Ersatz für entgangene Nutzungsentgelte kann vom Abgemahnten nur verlangt werden, wenn seine Filesharing-Aktivitäten kausal für diese Umsatzminderung waren. Für den Einzelfall lässt sich diese Kausalität nicht feststellen, da es nicht möglich ist, alle Nutzer, die von dem Abgemahnten eine Datei heruntergeladen haben, zu fragen, ob sie das Werk ansonsten entgeltlich erworben hätten. Hierzu sind stattdessen Statistiken notwendig, die sich im Wesentlich auf Umfragen stützen. Zu der Frage: „Haben sie ein Musikstück deswegen nicht gekauft, weil sie es in einer Tauschbörse heruntergeladen haben?“ gibt es zwar diverse Studien und Umfragen, jedoch kommen diese oft zu völlig gegensätzlichen Ergebnissen. Dies kann mit der Nähe der Auftraggeber der jeweiligen Studie zu einem der beiden Lager (Musikindustrie oder Filesharer), mit unterschiedlich formulierten Fragen oder unterschiedlicher Einordnung der Antworten zu erklären sein, ändert aber an der weiten Spanne der Ergebnisse nichts.

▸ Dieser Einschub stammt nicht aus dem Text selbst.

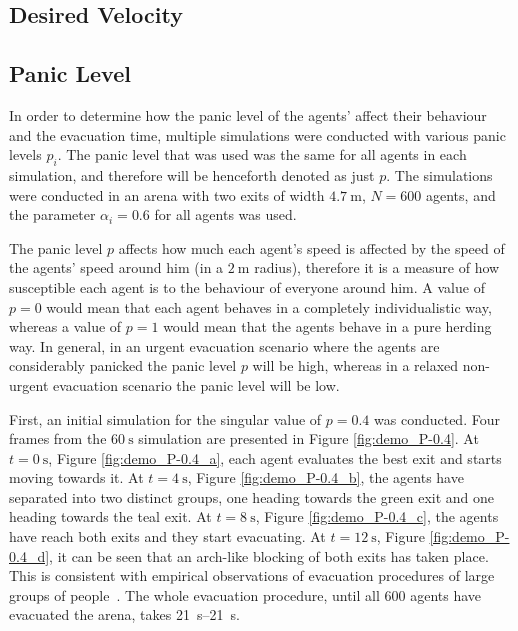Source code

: \subsection{Desired Velocity}


\subsection{Panic Level}
In order to determine how the panic level of the agents' affect their behaviour and the evacuation time, multiple simulations were conducted with various panic levels $p_i$. The panic level that was used was the same for all agents in each simulation, and therefore will be henceforth denoted as just $p$. The simulations were conducted in an arena with two exits of width $\SI{4.7}{\meter}$, $N=600$ agents, and the parameter $\alpha_i=0.6$ for all agents was used.

The panic level $p$ affects how much each agent's speed is affected by the speed of the agents' speed around him (in a $\SI{2}{\meter}$ radius), therefore it is a measure of how susceptible each agent is to the behaviour of everyone around him. A value of $p=0$ would mean that each agent behaves in a completely individualistic way, whereas a value of $p=1$ would mean that the agents behave in a pure herding way. In general, in an urgent evacuation scenario where the agents are considerably panicked the panic level $p$ will be high, whereas in a relaxed non-urgent evacuation scenario the panic level will be low.

First, an initial simulation for the singular value of $p = 0.4$ was conducted. Four frames from the $\SI{60}{\second}$ simulation are presented in Figure \ref{fig:demo_P-0.4}. At $t=\SI{0}{\second}$, Figure \ref{fig:demo_P-0.4_a}, each agent evaluates the best exit and starts moving towards it. At $t=\SI{4}{\second}$, Figure \ref{fig:demo_P-0.4_b}, the agents have separated into two distinct groups, one heading towards the green exit and one heading towards the teal exit. At $t=\SI{8}{\second}$, Figure \ref{fig:demo_P-0.4_c}, the agents have reach both exits and they start evacuating. At $t=\SI{12}{\second}$, Figure \ref{fig:demo_P-0.4_d}, it can be seen that an arch-like blocking of both exits has taken place. This is consistent with empirical observations of evacuation procedures of large groups of people~\cite{Helbing2000}. The whole evacuation procedure, until all $600$ agents have evacuated the arena, takes \SIrange{21}{21}{\second}.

Von Aussagen wie „Filesharer geben überdurchschnittlich viel Geld für Musik aus“ und „Filesharer laden Musik nur zum Probehören herunter – was gefällt wird auch gekauft, alles andere wäre ohnehin nicht gekauft worden“ auf der einen Seite bis zu Aussagen wie „Filesharer sind Schmarotzer, die nur ihre eigene Kostenersparnis sehen“ und „ohne Filesharing hätte es keine Umsatzeinbrüche in der Musikindustrie gegeben“ auf der anderen Seite ist fast alles vertreten.

 

Die schwierige und undankbare Aufgabe, dieser haftungsausfüllenden Kausalität einen annähernd realistischen Wert zuzuordnen, fällt nun dem OLG Köln zu, sofern es seiner vorgegebenen Marschrichtung bis ins Detail zu folgen bereit ist.

 

Fazit

 

Die vom OLG Köln eingeschlagene Richtung in der Schadensberechnung steht im Gegensatz zur bisherigen pauschalen Schätzung auf einer fundierten Grundlage. Leichter macht es sich das OLG Köln damit keinesfalls, denn es eröffnet die Möglichkeit eines vielschichtigen und sehr technisch geprägten Vortrags beider Parteien. Mit einer guten, von technischem Sachverstand geprägten Beweiswürdigung hat das OLG Köln allerdings die Möglichkeit, ein eindeutiges Signal gegen eine pauschale π mal Daumen Schadensberechnung zu senden.